When our son Mark was in high school he worked part time in a little gun store to earn some spending money, and through that experience he acquired the nick name "Pistol Pete". A name that he quite liked. In fact, at age 50 his wife still calls him "Pete". So a while ago, for a project for me, and a memento for him I built him a muzzle loading pistol. The barrel is a remnant from a rifle barrel. Patterns were carved and castings poured out of aluminum bronze. The butt cap is a casting that looks like the face of his little beagle dog. The hammer spring was hand forged out of a pitch fork tine. It has a carving of a moose, and an antelope, both of which Mark has bagged during his lifetime, plus oak and maple leaves. Although it does not show in very well in the pictures, the barrel is engraved with scroll work and the words "Pistol Pete". Ruby garnets are set in the fore end cap, the dragon's eyes and the beagle dog eyes. Although it is fully functional, it is very doubtful that it will ever be fired.

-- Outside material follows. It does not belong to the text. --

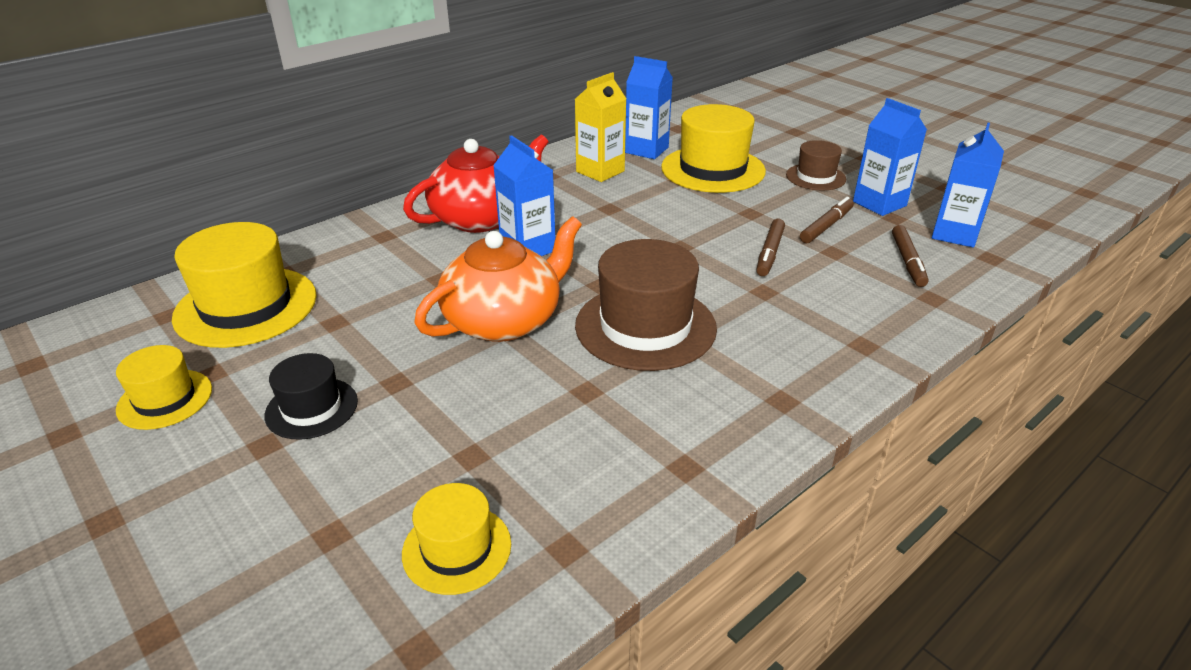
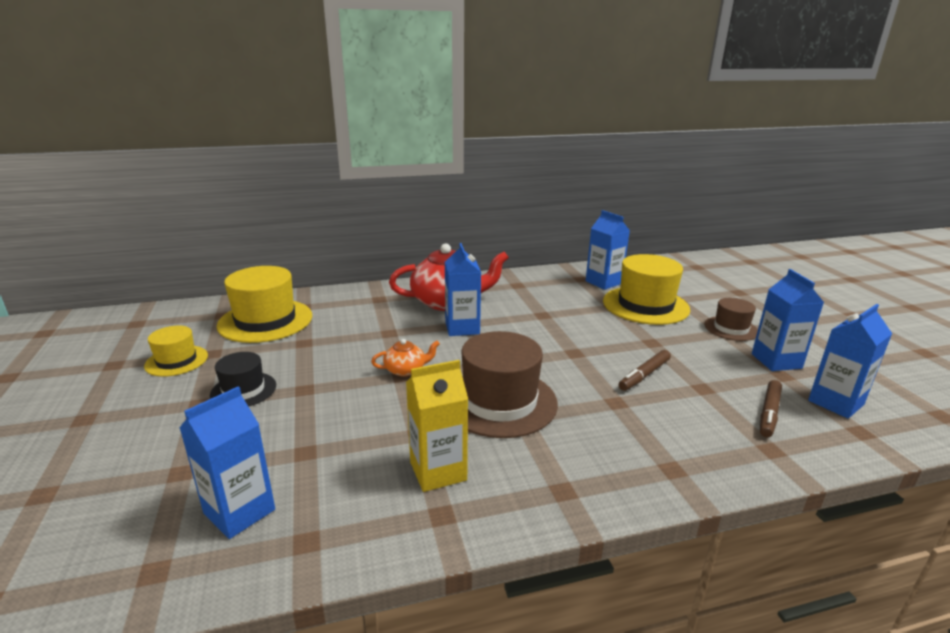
camera: 25 degrees right, 10 degrees down
(457, 548) = (239, 511): yellow hat -> blue carton
(504, 320) = (406, 370): orange teapot -> orange teapot, size x0.46
(600, 171) = (556, 289): yellow carton -> yellow carton (438, 471)
(826, 226) = (711, 367): brown marker -> none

It is a show piece.

















When I gave the pistol to Mark I was telling him that the hammer was a "Fire Spitting Dragon". His little daughter Shyrel who was about 6 at the time, put her hands on her hips, looked me straight in the eye, and said "No its not Grandpa, Its a baby dragon and it is sucking on the nipple." Oh well, you cannot fool then all the time, and some you cannot fool any of the time.
           Birk


----------



## mklotz (Mar 11, 2008)

Birk,

Is there any chance you would consider adopting me?


----------



## BobWarfield (Mar 11, 2008)

mklotz  said:
			
		

> Birk,
> 
> Is there any chance you would consider adopting me?



Marv, you shoulda thought of that before putting your photo as avatar!

Very nice piece of work. Out of the mouths of babes like your granddaughter come the most amazing things.

Best,

BW


----------



## Bogstandard (Mar 11, 2008)

Biting my lip and fingers stuck to the bench with superglue, I do have to admire the work you have put into it, a real work of art.

John


----------



## Powder keg (Mar 11, 2008)

That's not a show piece Birk. Thats a show stopper!!! Great work)

Wes


----------



## compound driver 2 (Mar 12, 2008)

Superb!


----------



## Paolo (Mar 12, 2008)

No dubt! It is a masterpiece!!! :bow:


----------



## Bernd (Mar 12, 2008)

I'm telling you. Between you and Bogstandard, I've never ever seen such masterful work being done.

I'm just in awe. :bow: :bow: :bow: :bow: (I think that pistol is worth four bows. ;D)

Bernd


----------



## rake60 (Mar 12, 2008)

Show Piece?

I'd call that Drop Dead Gorgeous!

Beautiful craftsmanship!!!

Rick


----------